# Annihilator method

In mathematics, the annihilator method is a procedure used to find a particular solution to certain types of inhomogeneous ordinary differential equations. It is similar to the method of undetermined coefficients, but instead of guessing the particular solution in the method of undetermined coefficients, the particular solution is determined systematically in this technique. The phrase undetermined coefficients can also be used to refer to the step in the annihilator method in which the coefficients are calculated.
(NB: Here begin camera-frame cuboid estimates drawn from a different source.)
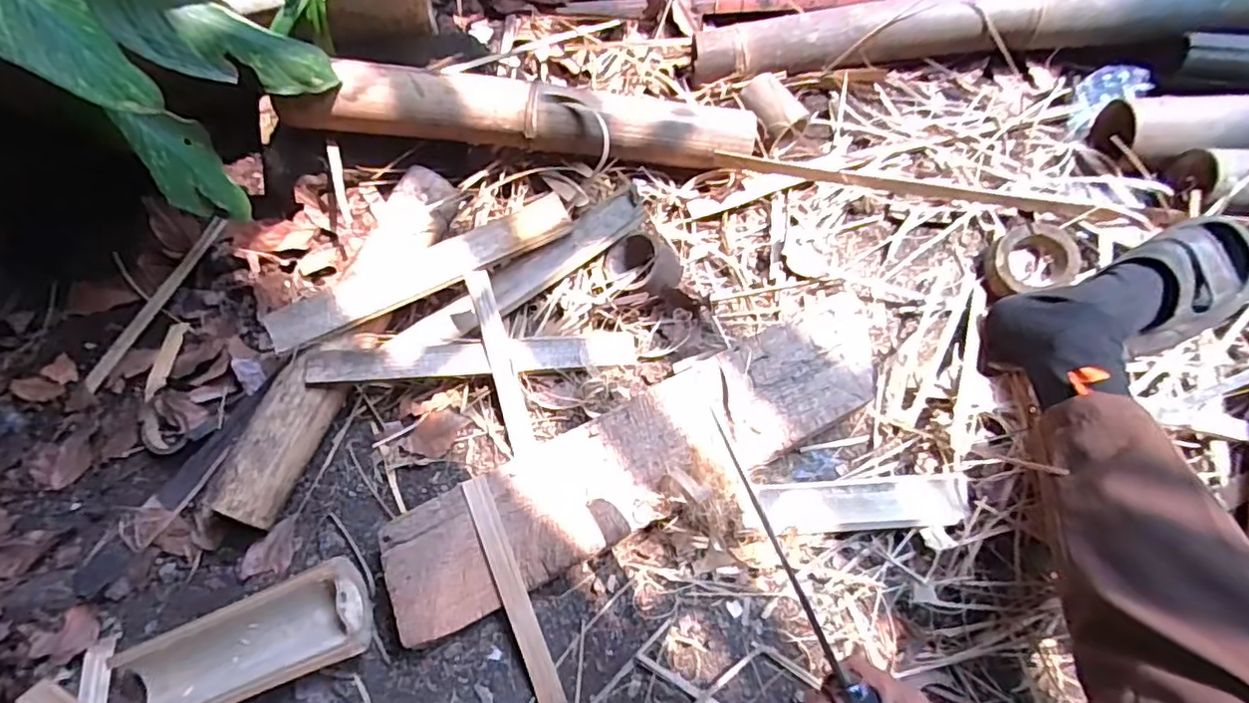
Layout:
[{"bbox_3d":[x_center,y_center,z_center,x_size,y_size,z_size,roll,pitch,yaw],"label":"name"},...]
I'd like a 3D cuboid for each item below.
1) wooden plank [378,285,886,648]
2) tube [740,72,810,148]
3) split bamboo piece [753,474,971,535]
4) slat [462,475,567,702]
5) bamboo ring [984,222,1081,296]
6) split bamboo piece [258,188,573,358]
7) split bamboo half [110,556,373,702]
[{"bbox_3d":[0.020,0.106,0.599,0.529,0.028,0.120,-26,69,-6],"label":"wooden plank"},{"bbox_3d":[0.191,-0.307,0.767,0.062,0.045,0.091,-36,72,-10],"label":"tube"},{"bbox_3d":[0.238,0.155,0.604,0.205,0.030,0.048,-4,69,1],"label":"split bamboo piece"},{"bbox_3d":[-0.107,0.232,0.578,0.025,0.006,0.227,-21,83,-5],"label":"slat"},{"bbox_3d":[0.462,-0.108,0.689,0.100,0.030,0.080,-15,70,-3],"label":"bamboo ring"},{"bbox_3d":[-0.220,-0.091,0.670,0.339,0.021,0.059,-26,75,-12],"label":"split bamboo piece"},{"bbox_3d":[-0.368,0.286,0.573,0.242,0.050,0.088,-21,70,-5],"label":"split bamboo half"}]

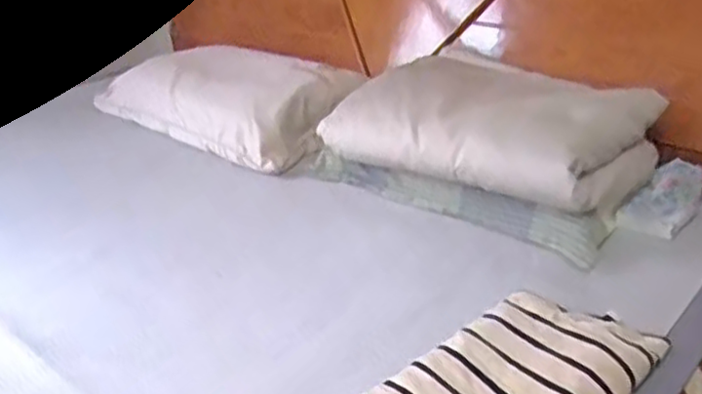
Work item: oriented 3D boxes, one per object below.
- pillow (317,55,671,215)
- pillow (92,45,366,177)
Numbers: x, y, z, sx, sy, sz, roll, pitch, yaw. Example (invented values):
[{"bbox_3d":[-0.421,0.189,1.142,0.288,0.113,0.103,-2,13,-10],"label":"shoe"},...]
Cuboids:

The annihilator method is used as follows. Given the ODE $P(D)y=f(x)$, find another differential operator $A(D)$ such that $A(D)f(x) = 0$. This operator is called the annihilator, thus giving the method its name. Applying $A(D)$ to both sides of the ODE gives a homogeneous ODE $\big(A(D)P(D)\big)y = 0$ for which we find a solution basis $\{y_1,\ldots,y_n\}$ as before. Then the original inhomogeneous ODE is used to construct a system of equations restricting the coefficients of the linear combination to satisfy the ODE.

This method is not as general as variation of parameters in the sense that an annihilator does not always exist.

## Example

Given $y''-4y'+5y=\sin(kx)$, $P(D)=D^2-4D+5$. The simplest annihilator of $\sin(kx)$ is $A(D)=D^2+k^2$. The zeros of $A(z)P(z)$ are $\{2+i,2-i,ik,-ik\}$, so the solution basis of $A(D)P(D)$ is $\{y_1,y_2,y_3,y_4\}=\{e^{(2+i)x},e^{(2-i)x},e^{ikx},e^{-ikx}\}.$

Setting $y=c_1y_1+c_2y_2+c_3y_3+c_4y_4$ we find

\begin{align} \sin(kx) & = P(D)y \\[8pt] & = P(D)(c_1y_1+c_2y_2+c_3y_3+c_4y_4) \\[8pt] & =c_1P(D)y_1+c_2P(D)y_2+c_3P(D)y_3+c_4P(D)y_4 \\[8pt] & =0+0+c_3(-k^2-4ik+5)y_3+c_4(-k^2+4ik+5)y_4 \\[8pt] & =c_3(-k^2-4ik+5)(\cos(kx)+i\sin(kx)) +c_4(-k^2+4ik+5)(\cos(kx)-i\sin(kx)) \end{align}

giving the system

$i=(k^2+4ik-5)c_3+(-k^2+4ik+5)c_4$
$0=(k^2+4ik-5)c_3+(k^2-4ik-5)c_4$

which has solutions

$c_3=\frac i{2(k^2+4ik-5)}$, $c_4=\frac i{2(-k^2+4ik+5)}$

giving the solution set

\begin{align} y & = c_1y_1+c_2y_2+\frac i{2(k^2+4ik-5)}y_3+\frac i{2(-k^2+4ik+5)}y_4 \\[8pt] & =c_1y_1+c_2y_2+\frac{4k\cos(kx)-(k^2-5)\sin(kx)}{(k^2+4ik-5)(k^2-4ik-5)} \\[8pt] & =c_1y_1+c_2y_2+\frac{4k\cos(kx)+(5-k^2)\sin(kx)}{k^4+6k^2+25}. \end{align}

This solution can be broken down into the homogeneous and nonhomogeneous parts. In particular, $y_p = \frac{4k\cos(kx)+(5-k^2)\sin(kx)}{k^4+6k^2+25}$ is a particular integral for the nonhomogeneous differential equation, and $y_c = c_1y_1 + c_2y_2$ is a complementary solution to the corresponding homogeneous equation. The values of $c_1$ and $c_2$ are determined usually through a set of initial conditions. Since this is a second-order equation, two such conditions are necessary to determine these values.

The fundamental solutions $y_1 = e^{(2+i)x}$ and $y_2 = e^{(2-i)x}$ can be further rewritten using Euler's formula:

$e^{(2+i)x} = e^{2x} e^{ix} = e^{2x} (\cos x + i \sin x)$
$e^{(2-i)x} = e^{2x} e^{-ix} = e^{2x} (\cos x - i \sin x)$

Then $c_1 y_1 + c_2 y_2 = c_1e^{2x} (\cos x + i \sin x) + c_2 e^{2x} (\cos x - i \sin x) = (c_1 + c_2) e^{2x} \cos x + i(c_1 - c_2) e^{2x} \sin x$, and a suitable reassignment of the constants gives a simpler and more understandable form of the complementary solution, $y_c = e^{2x} (c_1 \cos x + c_2 \sin x)$.